The Washington Post reported this past weekend that, after the CIA concluded the Russians had hacked those emails for the purpose of helping Trump win the election, some White House officials briefed congressional leaders and asked them to take a bipartisan stance against this blatant foreign interference. Two Republicans, including Sen. McConnell, refused. As a result, Obama decided not to confront the Russians directly—in part because it would look like he was trying to use intelligence information for partisan electoral purposes, in part because he didn’t want to get into a round of cyberescalation with Russia. (This reluctance was reinforced by the sense that Clinton was going to win, anyway.)

It was after the election, after Clinton lost and as more intelligence confirmed the assessment that the Kremlin directed the hack to help Trump win—in short, after it was clear that Russia’s active-measures campaign worked—that Obama and his advisers started seriously discussing a series of countermoves.
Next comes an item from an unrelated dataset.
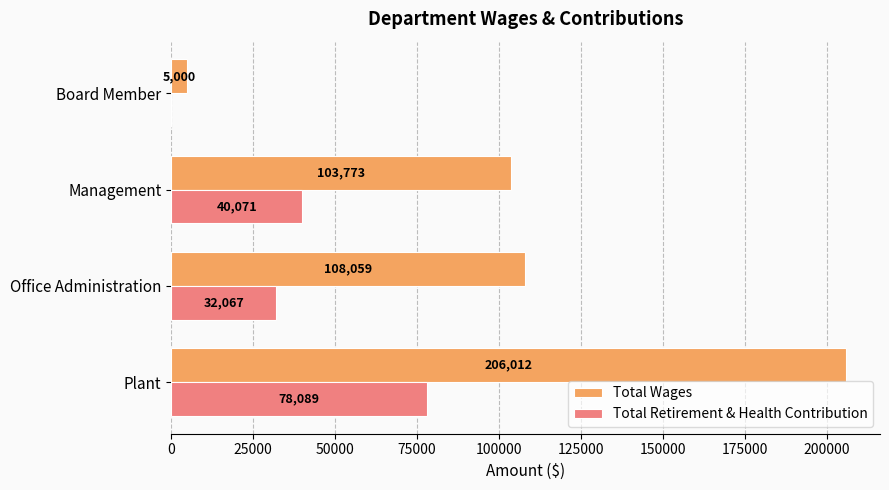

Which series has the widest spread of values?

Total Wages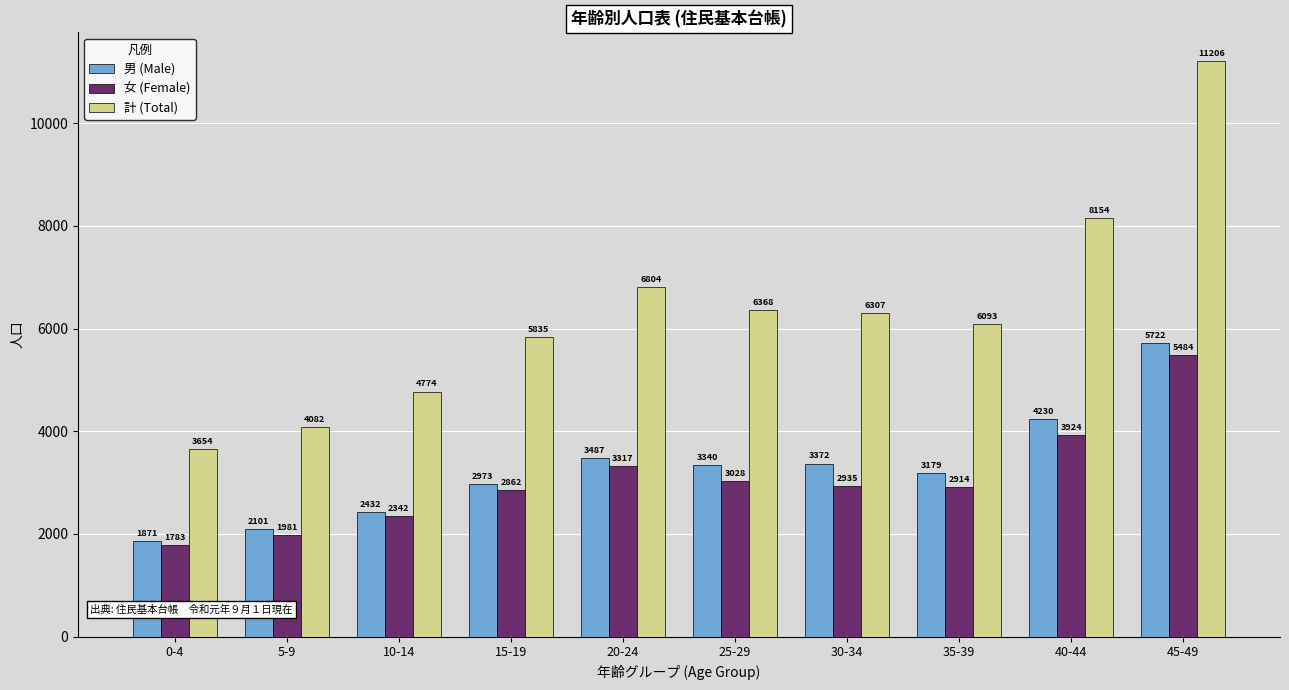

At which label is 男 (Male) closest to 3796?

20-24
Will he do something, and if so, what? We may soon know; we may never know. Cyberspace is invisible, after all, and sometimes the aggressor and the aggrieved both want a cyberattack to stay secret. But one thing is clear: A threshold has been crossed. Stuxnet marked the first time that a nation-state destroyed physical objects—the critical infrastructure of another nation-state—through strictly cyber means. Russia’s hack against Hillary Clinton’s campaign appears to have marked the first time that a nation-state tried to tilt a presidential election—or at least an American presidential election—through strictly cyber means. The consequences—for future elections, for the prospects of democracy, and for Russian-American (or East-West) politics—depend, in part, on what we do about it.